En plus, il y a la question libyenne. Sur
ce, je ne voudrais pas répéter le contenu d'une lettre précédente, où je Vous
ai dit franchement qu'il apparaît vain d'attendre une convergence entre les milices islamiques à Tripoli et le gouvernement légitime qui est exilé à Tobrouk. Même ici, un concept de doubles standards contredit l'application
pacifique des principes démocratiques chers à l'Union européenne.

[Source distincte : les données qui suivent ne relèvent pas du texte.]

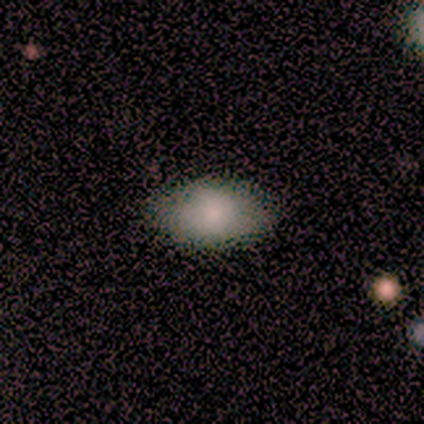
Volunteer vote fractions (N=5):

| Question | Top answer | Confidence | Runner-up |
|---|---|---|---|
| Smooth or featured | smooth | 80% | star or artifact (20%) |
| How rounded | in between | 100% | — |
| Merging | none | 100% | — |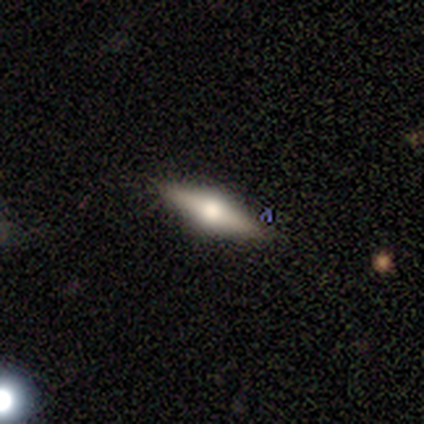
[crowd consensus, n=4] smooth_or_featured: featured or disk (p=0.75) [alt: smooth p=0.25]
disk_edge_on: yes (p=1.00)
edge_on_bulge: rounded (p=1.00)
merging: none (p=1.00)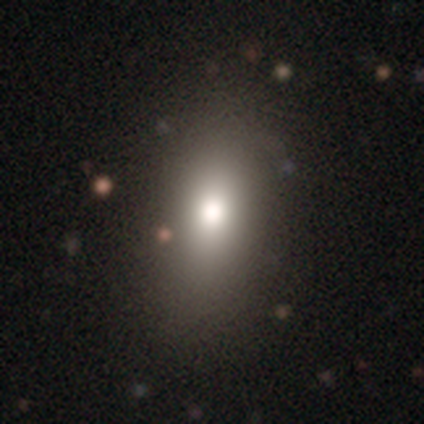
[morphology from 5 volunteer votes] smooth-or-featured: smooth: 60% | featured or disk: 20% | star or artifact: 20%
  how-rounded: in between: 100% | round: 0% | cigar-shaped: 0%
  merging: none: 50% (tied) | minor disturbance: 50% (tied) | major disturbance: 0% | merger: 0%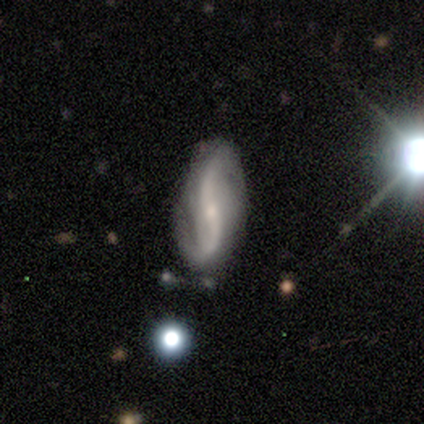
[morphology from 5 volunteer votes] A featured or disk galaxy (80%) with a strong bar (50%, tied with no), 2 (100%) loose (75%) spiral arms (100%) and a small central bulge (100%).

Vote fractions:
- Smooth or featured? featured or disk: 80% / smooth: 20% / star or artifact: 0%
- Edge-on disk? no: 100% / yes: 0%
- Bar? strong: 50% (tied) / no: 50% (tied) / weak: 0%
- Spiral arms? yes: 100% / no: 0%
- Spiral winding? loose: 75% / medium: 25% / tight: 0%
- Spiral arm count? 2: 100% / 1: 0% / 3: 0% / 4: 0% / more than 4: 0% / can't tell: 0%
- Bulge size? small: 100% / dominant: 0% / large: 0% / moderate: 0% / none: 0%
- Merging? none: 80% / minor disturbance: 20% / major disturbance: 0% / merger: 0%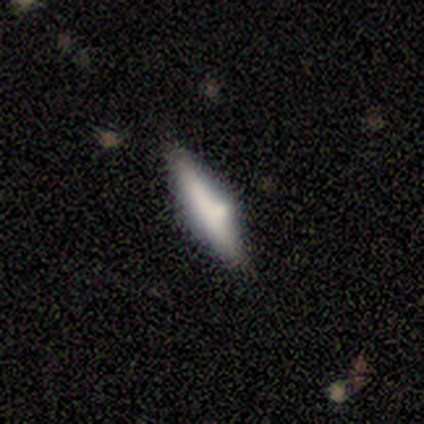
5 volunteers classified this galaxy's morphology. A smooth galaxy with no disk features (60%) that is cigar-shaped (67%). Merging: none (60%).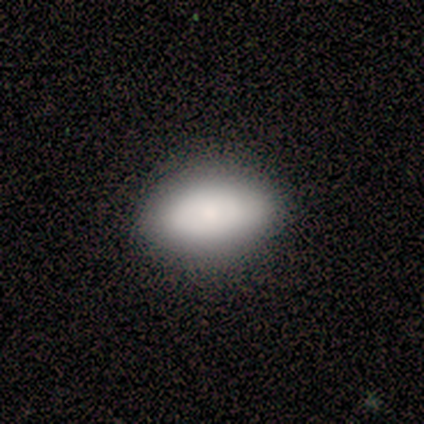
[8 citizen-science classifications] This is clearly a smooth galaxy (88%). How rounded: clearly in between (100%). Merging: likely none (75%).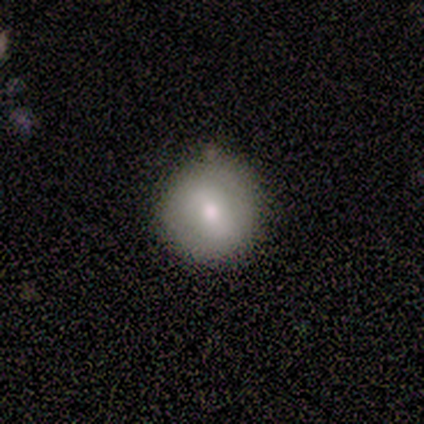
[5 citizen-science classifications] This is likely a smooth galaxy (60%). How rounded: clearly round (100%). Merging: likely none (60%).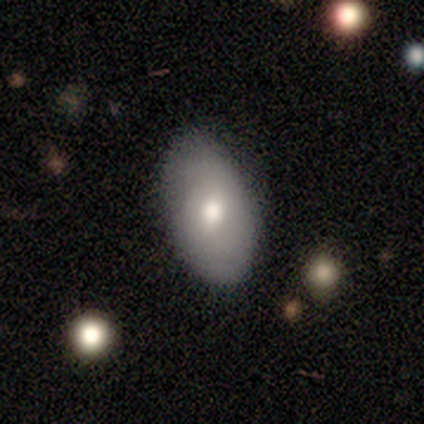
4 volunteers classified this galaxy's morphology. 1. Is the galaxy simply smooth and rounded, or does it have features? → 75% smooth, 25% featured or disk, 0% star or artifact.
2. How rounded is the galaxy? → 100% in between, 0% round, 0% cigar-shaped.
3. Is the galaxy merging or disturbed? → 50% none, 25% minor disturbance, 25% major disturbance, 0% merger.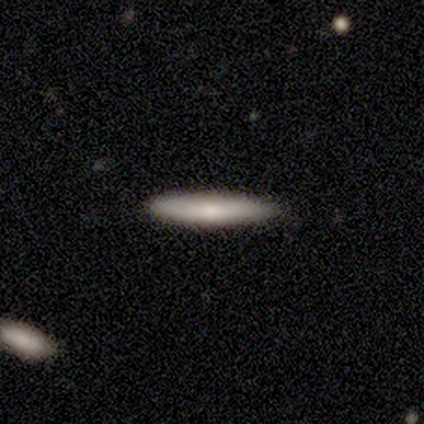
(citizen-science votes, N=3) Smooth or featured? smooth (67%)
How rounded? cigar-shaped (100%)
Merging? none (100%)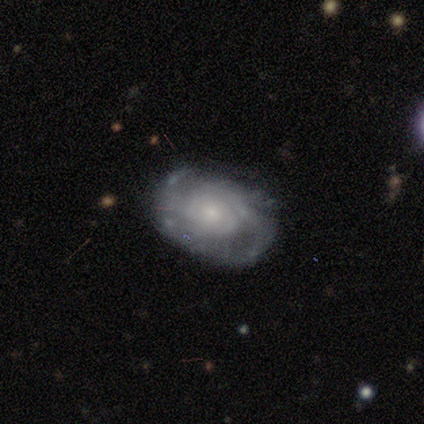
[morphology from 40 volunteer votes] A featured or disk galaxy (80%) with no bar (79%), tight (68%) spiral arms (86%) and a small central bulge (45%).

Vote fractions:
- Smooth or featured? featured or disk: 80% / smooth: 12% / star or artifact: 8%
- Edge-on disk? no: 91% / yes: 9%
- Bar? no: 79% / weak: 17% / strong: 3%
- Spiral arms? yes: 86% / no: 14%
- Spiral winding? tight: 68% / medium: 24% / loose: 8%
- Spiral arm count? can't tell: 48% / 2: 36% / 4: 12% / more than 4: 4% / 1: 0% / 3: 0%
- Bulge size? small: 45% / moderate: 41% / large: 10% / none: 3% / dominant: 0%
- Merging? none: 76% / minor disturbance: 16% / major disturbance: 5% / merger: 3%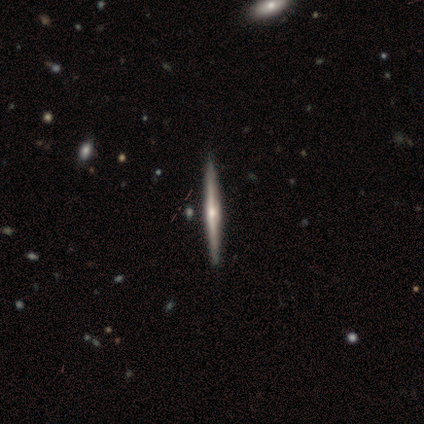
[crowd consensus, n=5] A featured or disk galaxy (100%) viewed edge-on (100%) with a rounded central bulge (100%). Merging: none (60%).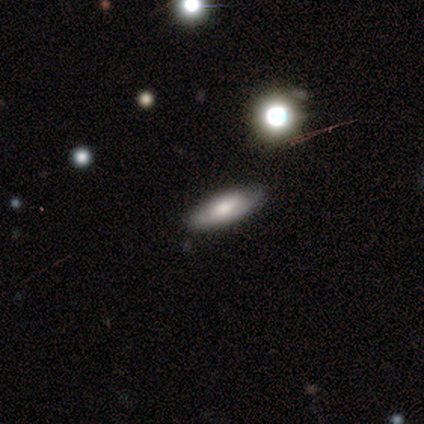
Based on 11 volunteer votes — Volunteers were most divided on "how rounded": in between: 57%, cigar-shaped: 43%, round: 0%. More confident: merging — none (73%); smooth or featured — smooth (64%).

Comment peut on accepter le fait que lorsque
les élections en Octobre 2011 en Tunisie ont donné la victoire au parti
islamiste, immédiatement il y avait la reconnaissance de l'Union européenne , le soutien et la pleine remise de
fonds et des moyens concrets pour un gouvernement transitoire qui s’est
néanmoins révélé désastreux tel qu’un écroulement national en termes
économiques, des droits humains et de la sécurité régionale; tandis que lorsque
les élections du 25 juin 2014 en Libye ont scellé la victoire électorale du bloc nationaliste contre celui des
islamistes, on trouvait de la part de l'UE une communication
hésitante, un manque de soutien financier, et même l'indifférence face à
l'invasion des milices islamistes, avec armes et mercenaires envoyés principalement
par la Turquie et le Qatar ?
Le sinistre spectacle des dépôts de pétrole brûlés au terminal de Sidra par ces mêmes groupes islamistes qui soutiennent
aujourd'hui la coalition de Tripoli n’a pas tout à fait suscité assez
d’indignation, de réprobation et de condamnation, avec des mesures de rétorsion
conséquentes, comme on s'y attendait de la part de l'Union européenne, face à
la destruction des millions et des millions de barils de pétrole, comme face à
la misère des réfugiés africains, massés dans des véritables camps de
concentration où ils meurent
lentement de déshydratation et de malnutrition , en attente d'être
expédiés vers l'Europe dans les cargos du ''dernier rivage", ayant
seulement un mirage avant la mort. Ce marché inhumain est organisé par une
mafia qui a son centre de gravité dans le sous-bois du gouvernement illégitime des
milices à Tripoli: Cette politique de doubles standards est enfin irresponsable
et scandaleuse!
Comment peut-on parler de «légitimité
révolutionnaire» d’un gouvernement pirate installé à Tripoli, qui a des liens
avec des groupes terroristes comme Ansar Sharia, qui ont
tué des centaines de journalistes, des représentants de la société civile
et d’opposants démocratiques de l'islamisme?
Comme peut-on
reconnaître comme fiable et authentique la décision d'un pouvoir judiciaire
sous la menace de fusils-mitrailleurs à Tripoli et faire par contre les sourdes
oreilles aux justes demandes d'aide du gouvernement légitime en exil à Tobrouk? Aujourd'hui l'Union européenne ne peut
pas cacher sa grave responsabilité avec une farce - permettez-moi
cette condoléance – de communiqués de presse et de critiques essentiellement antirusses
parce qu’affiliées uniquement aux intérêts sordides de cercles atlantistes et de
lobbies sans nom.
Comment pouvons nous ignorer l’éventualité que
des centaines de terroristes jihadistes tunisiens aient été
transportés ces derniers jours par un pont aérien turc du front du jihad en Syrie à
l’aéroport de Mitiga en Libye, sous le contrôle de milices islamistes
du gouvernement pirate de Tripoli pour être réintroduit en Tunisie- selon des sinistres "rumeurs"- avec une mascarade de présumés
«otages» détenus à Sabratha, dans la zone sous contrôle de l'État islamique et
où ce dernier entraîne ses terroristes ?
Excellence, la question est brûlante, le
dilemme essentiel : que va devenir la Tunisie dans quelques mois ou dans quelques
semaines?
Les inquiétudes et les sentiments du peuple
tunisien -des citoyens qui dans les cafés populaires, s’écrient souvent "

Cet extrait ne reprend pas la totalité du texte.